Plant cells can’t pinch inward because they’re surrounded by a rigid cell wall. Instead of squeezing, they build a new wall from the inside out. A structure called the phragmoplast, made of protein fibers oriented between the two new nuclei, guides the process. Small vesicles produced by the Golgi apparatus (the cell’s packaging center) are delivered along these fibers to the middle of the cell.

These vesicles are squeezed into dumbbell-shaped structures that fuse together at their ends, creating a honeycomb-like network of tubes and membranes called the cell plate. This structure expands outward from the center of the cell toward the existing cell walls on all sides. Once the cell plate reaches and fuses with the outer membrane, the two daughter cells are fully walled off from each other. New cell wall material is then deposited to strengthen the partition.

How Organelles Get Divided

Splitting the chromosomes and cytoplasm is only part of the job. Each daughter cell also needs a working set of organelles, and the cell has specific strategies for distributing them.

Mitochondria, which generate the cell’s energy, undergo a dramatic reorganization. Upon entry into mitosis, the normally interconnected mitochondrial network fragments into smaller pieces that disperse evenly throughout the cytoplasm. During cytokinesis, these fragments are actively recruited to the cleavage furrow, where they remain until division is complete. If the machinery responsible for mitochondrial fragmentation is disrupted, cells can’t distribute mitochondria evenly, and cytokinesis itself often fails.

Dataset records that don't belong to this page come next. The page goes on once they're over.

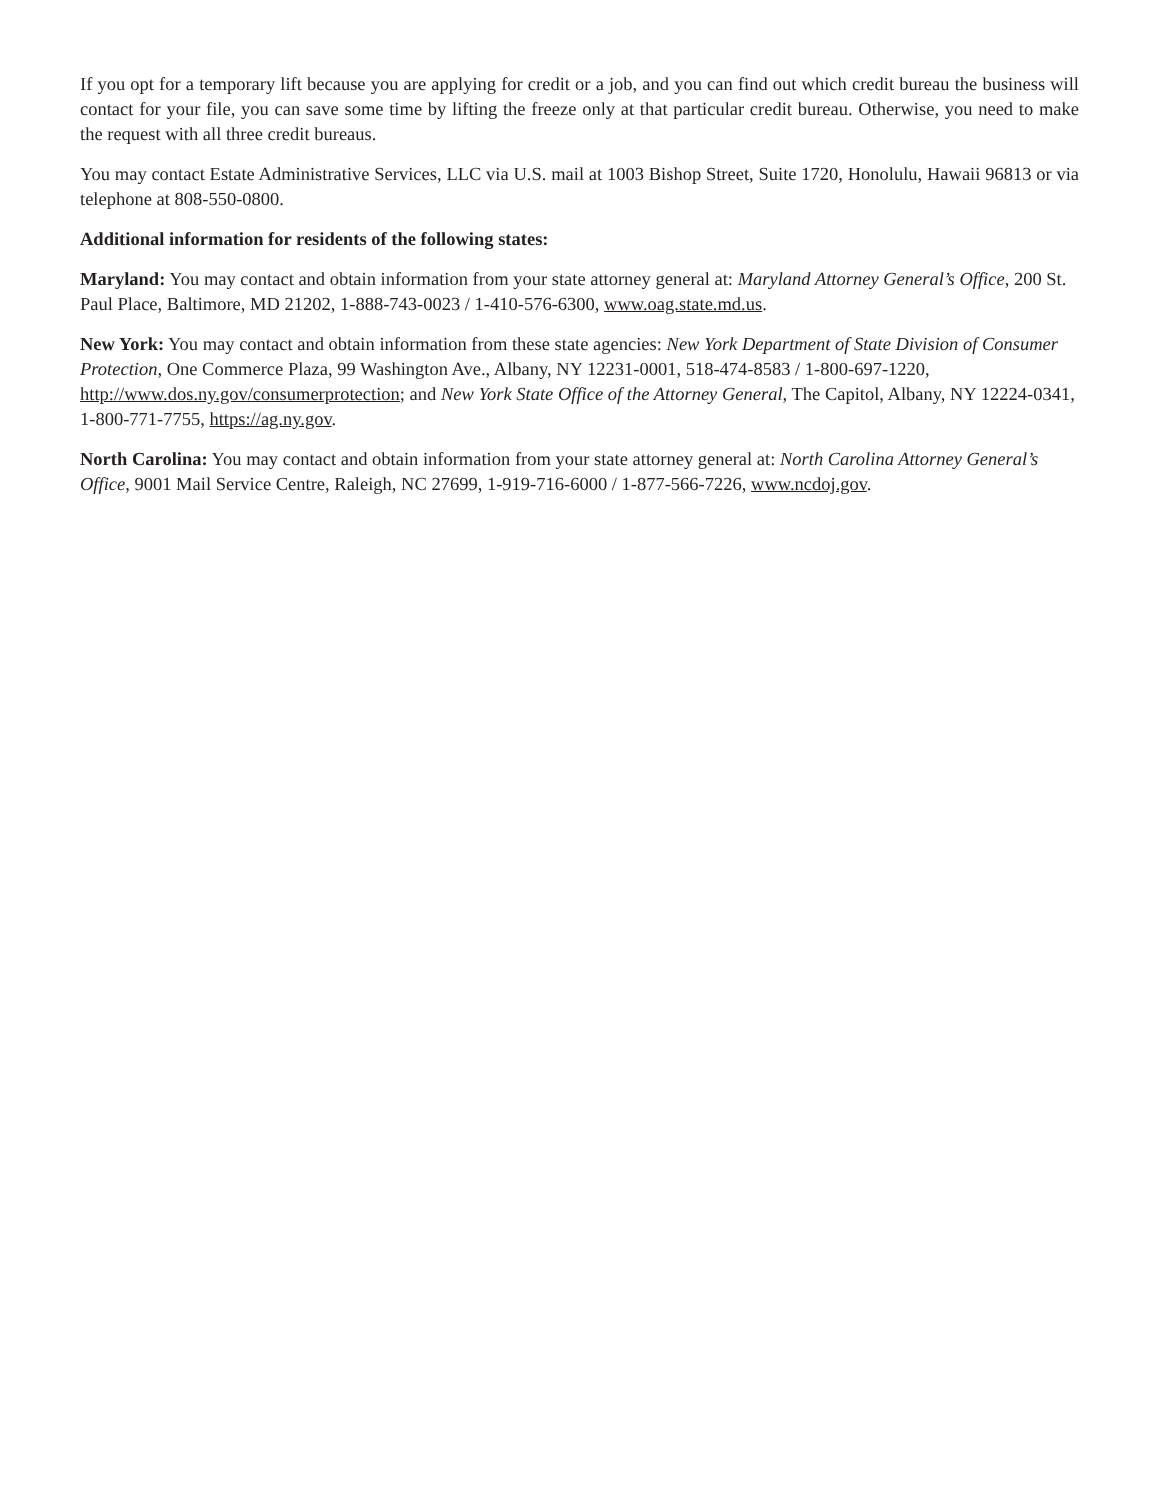If you opt for a temporary lift because you are applying for credit or a job, and you can find out which credit bureau the business will contact for your file, you can save some time by lifting the freeze only at that particular credit bureau. Otherwise, you need to make the request with all three credit bureaus.
You may contact Estate Administrative Services, LLC via U.S. mail at 1003 Bishop Street, Suite 1720, Honolulu, Hawaii 96813 or via telephone at 808-550-0800.
Additional information for residents of the following states:
Maryland: You may contact and obtain information from your state attorney general at: Maryland Attorney General’s Office, 200 St. Paul Place, Baltimore, MD 21202, 1-888-743-0023 / 1-410-576-6300, www.oag.state.md.us.
New York: You may contact and obtain information from these state agencies: New York Department of State Division of Consumer Protection, One Commerce Plaza, 99 Washington Ave., Albany, NY 12231-0001, 518-474-8583 / 1-800-697-1220, http://www.dos.ny.gov/consumerprotection; and New York State Office of the Attorney General, The Capitol, Albany, NY 12224-0341, 1-800-771-7755, https://ag.ny.gov.
North Carolina: You may contact and obtain information from your state attorney general at: North Carolina Attorney General’s Office, 9001 Mail Service Centre, Raleigh, NC 27699, 1-919-716-6000 / 1-877-566-7226, www.ncdoj.gov.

The endoplasmic reticulum, a sprawling membrane network involved in protein and lipid production, splits into two large pools of membranes during early mitosis. These pools maintain their structure throughout division and are reorganized into complete networks in each daughter cell after the chromosomes have separated. The nuclear envelope, which broke down at the start of mitosis, reassembles around each new set of chromosomes during this same window.

What Happens When Cytokinesis Fails

When the physical split doesn’t happen, the result is a single cell with two nuclei and double the normal number of chromosomes. These tetraploid cells are genetically unstable. They contain extra copies of centrosomes (the structures that organize the spindle), which can cause chromosomes to be pulled in three or four directions during the next division instead of two. This generates cells with wildly abnormal chromosome counts, a hallmark of many cancers.

Healthy cells have a defense against this. When cytokinesis fails, the extra centrosomes trigger a tumor suppressor pathway that stabilizes p53, a protein often called the “guardian of the genome.” Activated p53 halts cell growth, preventing the dangerous tetraploid cell from dividing further. This arrest after cytokinesis failure was first observed in 1967 and has since been identified as one of the body’s key defenses against tumor formation.

Defects in mitosis and cytokinesis are considered the most common routes by which potentially cancerous tetraploid cells arise in the body. When the p53 safety mechanism is itself mutated or disabled, these cells can continue to proliferate. Tetraploid cells are capable of promoting tumor growth regardless of how they originally formed, making cytokinesis failure a significant early event in cancer development.